The topic rose to become the number one hot search item on Weibo this week, while the hashtag “#Representative Proposes That Celebs Should Be Banned for Life for a Single Instance of Drug Use” has been viewed a whopping 930 million times and sparked 51,000 comments as of Friday afternoon, essentially all positive.

Zhu proposed the idea that “one instance of drug use means you’re banned for life” be written into law in order to regulate the “chaos of drug-related behavior among celebrities” and to “purify” the entertainment industry’s atmosphere, according to the local outlet China Newsweek.

“Actors inherently have a higher level of education, and they are idolized by young people. The bad impact of them using drugs is more severe, so the punishment for them using drugs should be harsher,” he said.

He brushed off criticism from any actors protesting that it was unfair to single out their profession for such harsh punishment, saying there are norms each industry should follow, such as, “people with infectious disease shouldn’t become chefs, and those with a history of sexual harassment should be banned from kindergarten or elementary school.”

“Every industry should have its restrictions so it doesn’t hinder people from facing this principle before the law,” he said.

Nearly a million people liked China Newsweek’s Weibo post with his statement, which has elicited more than 23,000 reposts and 22,000 comments. The most popular comment, with 147,000 likes, was a statement of agreement that “drug-using artists should never have a comeback.”

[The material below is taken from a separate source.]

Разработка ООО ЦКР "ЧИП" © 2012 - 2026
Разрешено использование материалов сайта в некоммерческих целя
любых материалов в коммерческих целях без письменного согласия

“And also those who misbehaved via tax fraud or evasion!” chimed in another user below, a clear jab at fallen starlet Fan Bingbing, one of China’s top celebrities who disappeared from the public eye after being found guilty of tax fraud in 2018, who has not made a proper comeback since. Many other commenters spoke of concern that celebs who are bad role models would lead China’s youth astray.

China is home to a reported 2.15 million drug users as of the end of 2019, according to Zhu’s proposal. The country does not distinguish between marijuana use and other harder substances in its legal or penal system. Beijing metes out harsh punishment for drug smuggling or trafficking, including the death penalty for those possessing more than 50 grams of an illegal substance. It has also previously complained that the legalization of marijuana in the U.S. and Canada has led to greater amounts of the drug in the country, despite admitting there are very few users in the country.

China has since 2013 been the main source of the fentanyl that inundates the U.S.

For many Chinese citizens, their main encounter with drugs has been through popular drug-busting TV programs and films.

“I’ve seen too many police documentaries about police anti-drug activities, and hate drug addicts to my bones,” one Weibo user wrote in response to the proposal. “Drug-taking artists don’t deserve to ever appear in front of the camera again!” Countless posts wrote that not passing such a law would “let down the heroes on the front line of the war against drugs.”

The delegate’s anti-drug proposal is in line with new celebrity “morality guidelines” issued in mid-February by the government-backed China Association of Performing Arts, which came into effect in a trial phase on March 1. The regulations also sought to force artists to “self-regulate” their own bad behavior, including drug use, as well as to “ardently love the motherland,” or face up to a lifetime ban from the biz. The body has set up a committee to determine who has violated its rules and which artists have been sufficiently contrite to merit a comeback.

The proposed law also accords with the ruling Communist Party’s emphasis on the idea that art should first and foremost play a strong role in shaping Chinese citizens’ ideology.